Justice Evan A. Young wrote that the law “makes it essential that the trial court rely on and point to probative evidence” on how it structures payment installments, and did not find such evidence in this case. He identified several problems with the trial court’s structure for the payments, including that it:
• Contradicted the jury’s verdict by only requiring payment installments up to A.M.A.’s eighth birthday, whereas the jury had “awarded a far larger amount to last until his 18th birthday (then proceeded to assume at least some expenses beyond that time),” Justice Young wrote. “The verdict contemplates the need to go beyond age 8.”
• Reflected “no evidence that could justify the division between periodic payments and a lump sum.” While the trial court can order only part of the award to be paid in installments, “only a particular kind of evidence unlocks that discretion, which is not unfettered.” One example would be showing that a lump-sum payment “is warranted to meet expenses soon after trial.” But, “we see nothing ... that shows how the evidence justifies the way the trial court ordered the periodic payments to be structured,” wrote Justice Young.
As a result, the Supreme Court sent the case back to the trial court to restructure the future medical award. The court denied other contentions by Valley Regional. At press time, both sides had asked for more time to file a request for the Supreme Court to rehear the case.
Greg White, an attorney for A.M.A. and Ms. Ramirez, told Texas Medicine one of the big problems with the Supreme Court decision is it seems to be saying, “[I]f the jury is presented with evidence that the injured party will live, [for example], for 10 years, then the payments have to be split over 10 years. Well, that’s not how life works,” he said, saying attorneys work on a contingency fee in personal-injury cases.

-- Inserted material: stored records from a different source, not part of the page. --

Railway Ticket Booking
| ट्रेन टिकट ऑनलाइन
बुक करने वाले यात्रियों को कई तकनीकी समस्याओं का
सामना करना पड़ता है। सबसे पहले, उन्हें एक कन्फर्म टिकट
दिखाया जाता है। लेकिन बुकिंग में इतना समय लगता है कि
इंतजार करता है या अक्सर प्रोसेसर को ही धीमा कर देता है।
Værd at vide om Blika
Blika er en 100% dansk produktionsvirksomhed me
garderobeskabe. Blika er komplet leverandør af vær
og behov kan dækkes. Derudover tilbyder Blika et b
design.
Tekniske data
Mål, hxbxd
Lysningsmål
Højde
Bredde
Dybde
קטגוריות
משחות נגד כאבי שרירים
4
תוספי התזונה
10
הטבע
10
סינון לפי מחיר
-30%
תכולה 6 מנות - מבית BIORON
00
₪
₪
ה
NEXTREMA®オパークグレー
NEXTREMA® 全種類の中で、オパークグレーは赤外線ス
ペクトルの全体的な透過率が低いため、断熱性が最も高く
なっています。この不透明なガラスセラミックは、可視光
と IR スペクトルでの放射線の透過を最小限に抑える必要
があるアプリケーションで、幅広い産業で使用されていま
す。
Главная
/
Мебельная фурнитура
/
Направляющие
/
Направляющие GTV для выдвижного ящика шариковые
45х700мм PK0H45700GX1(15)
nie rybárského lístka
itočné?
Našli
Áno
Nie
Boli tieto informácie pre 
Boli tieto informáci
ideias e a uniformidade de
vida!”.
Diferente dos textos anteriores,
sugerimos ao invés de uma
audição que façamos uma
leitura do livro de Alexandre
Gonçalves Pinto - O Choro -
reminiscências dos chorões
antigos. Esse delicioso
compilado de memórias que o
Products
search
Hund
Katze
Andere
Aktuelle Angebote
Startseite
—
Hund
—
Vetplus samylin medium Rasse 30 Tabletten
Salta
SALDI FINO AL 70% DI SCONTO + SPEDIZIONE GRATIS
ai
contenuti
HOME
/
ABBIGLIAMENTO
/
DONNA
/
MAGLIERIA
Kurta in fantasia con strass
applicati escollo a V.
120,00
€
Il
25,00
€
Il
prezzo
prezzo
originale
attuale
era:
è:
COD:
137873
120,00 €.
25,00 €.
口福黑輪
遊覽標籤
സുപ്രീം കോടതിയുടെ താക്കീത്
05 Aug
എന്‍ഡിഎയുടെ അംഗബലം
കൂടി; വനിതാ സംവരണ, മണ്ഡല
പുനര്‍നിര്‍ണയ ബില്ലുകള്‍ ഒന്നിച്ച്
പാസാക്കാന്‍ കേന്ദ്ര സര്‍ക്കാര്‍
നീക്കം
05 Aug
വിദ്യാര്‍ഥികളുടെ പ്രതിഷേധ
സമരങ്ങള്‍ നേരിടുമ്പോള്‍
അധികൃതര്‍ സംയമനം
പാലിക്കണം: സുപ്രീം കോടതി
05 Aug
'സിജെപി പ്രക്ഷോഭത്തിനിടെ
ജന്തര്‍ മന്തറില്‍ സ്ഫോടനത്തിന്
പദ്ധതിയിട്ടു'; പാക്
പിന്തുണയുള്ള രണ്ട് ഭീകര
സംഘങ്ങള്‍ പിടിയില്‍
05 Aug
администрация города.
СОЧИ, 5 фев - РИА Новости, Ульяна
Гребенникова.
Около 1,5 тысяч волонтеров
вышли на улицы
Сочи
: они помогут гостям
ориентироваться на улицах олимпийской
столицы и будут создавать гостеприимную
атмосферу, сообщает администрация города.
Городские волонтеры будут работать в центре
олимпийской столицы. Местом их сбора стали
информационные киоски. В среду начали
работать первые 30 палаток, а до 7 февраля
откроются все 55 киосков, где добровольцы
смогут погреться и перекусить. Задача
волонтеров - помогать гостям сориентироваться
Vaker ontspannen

“You can’t tell the lawyer that you’ve got to wait for 10 years before you get paid, for two reasons,” Mr. White added. “One, who would take that case, and [wait to] be paid 10 years into the future? Secondly, wouldn’t that make you worry that lawyers are now trying to make it look like people are going to have a shorter life expectancy? That’s counter [to] what you would think that people would hope for. ... You don’t want to incentivize that, or even make that kind of risk.”

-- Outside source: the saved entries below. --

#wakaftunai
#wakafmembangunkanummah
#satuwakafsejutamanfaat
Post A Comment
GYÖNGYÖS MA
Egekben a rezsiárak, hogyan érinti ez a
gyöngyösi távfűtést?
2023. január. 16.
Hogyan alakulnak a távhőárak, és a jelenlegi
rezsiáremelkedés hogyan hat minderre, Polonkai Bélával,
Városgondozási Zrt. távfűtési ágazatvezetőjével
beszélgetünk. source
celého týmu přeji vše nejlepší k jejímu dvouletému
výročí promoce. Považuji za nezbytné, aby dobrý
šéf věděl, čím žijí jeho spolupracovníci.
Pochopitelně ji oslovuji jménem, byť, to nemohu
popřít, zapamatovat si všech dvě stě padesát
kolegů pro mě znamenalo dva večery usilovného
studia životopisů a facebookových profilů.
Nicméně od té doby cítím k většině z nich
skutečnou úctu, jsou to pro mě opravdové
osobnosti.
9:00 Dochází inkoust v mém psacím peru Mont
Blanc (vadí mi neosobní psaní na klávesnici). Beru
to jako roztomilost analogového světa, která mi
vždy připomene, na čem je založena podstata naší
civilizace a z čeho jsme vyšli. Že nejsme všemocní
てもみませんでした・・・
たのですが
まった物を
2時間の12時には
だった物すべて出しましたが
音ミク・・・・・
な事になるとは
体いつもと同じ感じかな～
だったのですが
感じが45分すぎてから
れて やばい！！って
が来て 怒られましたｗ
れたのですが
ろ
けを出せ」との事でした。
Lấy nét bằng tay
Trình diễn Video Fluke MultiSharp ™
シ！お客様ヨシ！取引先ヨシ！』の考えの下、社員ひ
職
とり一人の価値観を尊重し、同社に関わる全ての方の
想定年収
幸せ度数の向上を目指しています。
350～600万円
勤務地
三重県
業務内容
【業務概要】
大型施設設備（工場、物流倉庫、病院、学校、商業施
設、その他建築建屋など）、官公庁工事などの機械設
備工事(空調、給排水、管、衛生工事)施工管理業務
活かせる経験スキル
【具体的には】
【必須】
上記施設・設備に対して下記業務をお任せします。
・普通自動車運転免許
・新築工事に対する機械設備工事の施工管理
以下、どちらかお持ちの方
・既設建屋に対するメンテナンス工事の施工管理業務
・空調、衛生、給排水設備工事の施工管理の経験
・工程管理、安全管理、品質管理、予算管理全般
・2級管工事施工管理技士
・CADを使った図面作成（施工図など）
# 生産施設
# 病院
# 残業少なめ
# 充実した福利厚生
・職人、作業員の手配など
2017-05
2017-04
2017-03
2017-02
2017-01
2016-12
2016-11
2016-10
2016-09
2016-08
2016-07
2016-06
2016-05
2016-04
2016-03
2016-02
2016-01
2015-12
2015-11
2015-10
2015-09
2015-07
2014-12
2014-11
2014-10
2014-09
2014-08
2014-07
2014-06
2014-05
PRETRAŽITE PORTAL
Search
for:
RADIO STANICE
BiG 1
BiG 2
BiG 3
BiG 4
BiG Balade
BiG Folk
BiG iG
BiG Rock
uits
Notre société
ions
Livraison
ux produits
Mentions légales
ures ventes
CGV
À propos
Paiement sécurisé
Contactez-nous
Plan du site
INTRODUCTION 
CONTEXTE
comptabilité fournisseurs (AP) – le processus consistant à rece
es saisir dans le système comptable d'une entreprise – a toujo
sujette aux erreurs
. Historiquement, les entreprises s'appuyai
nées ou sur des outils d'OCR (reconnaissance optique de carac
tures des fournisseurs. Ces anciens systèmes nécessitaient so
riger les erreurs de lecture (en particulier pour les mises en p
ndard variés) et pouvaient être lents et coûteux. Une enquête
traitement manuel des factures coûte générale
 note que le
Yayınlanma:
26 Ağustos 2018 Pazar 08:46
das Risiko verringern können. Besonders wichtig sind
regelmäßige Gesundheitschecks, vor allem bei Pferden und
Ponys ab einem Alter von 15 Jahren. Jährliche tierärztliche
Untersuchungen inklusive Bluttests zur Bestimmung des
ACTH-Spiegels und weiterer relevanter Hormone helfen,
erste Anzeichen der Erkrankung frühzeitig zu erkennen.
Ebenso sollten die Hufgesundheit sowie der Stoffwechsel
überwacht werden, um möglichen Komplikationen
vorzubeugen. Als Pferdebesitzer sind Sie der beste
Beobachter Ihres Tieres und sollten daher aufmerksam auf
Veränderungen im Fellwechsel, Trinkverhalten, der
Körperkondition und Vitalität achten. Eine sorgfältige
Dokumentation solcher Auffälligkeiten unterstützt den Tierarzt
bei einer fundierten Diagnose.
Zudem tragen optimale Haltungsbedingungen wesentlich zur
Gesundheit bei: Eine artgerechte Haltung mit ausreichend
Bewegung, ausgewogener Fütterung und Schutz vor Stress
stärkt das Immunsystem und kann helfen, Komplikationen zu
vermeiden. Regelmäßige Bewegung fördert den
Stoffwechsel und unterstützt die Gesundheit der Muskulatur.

R. Brent Cooper, a Dallas attorney for the Texas Alliance for Patient Access, said the high court’s decision “gave us a lot of very good instruction ... on how it’s going to work” and said it was a positive outcome for both physicians and hospitals.
Because the periodic-payment law says a request for installment payments must be granted “in whole or in part,” “it’s been suggested by some plaintiffs’ lawyers that you award a dollar in future [medical installments], 25 cents a year, whatever. The Supreme Court, in the Valley Regional case, has tried to disavow that notion,” Mr. Cooper said. “It said [the award has] somehow got to be related, connected to the life-care plan that’s being presented and that was adopted by the jury.”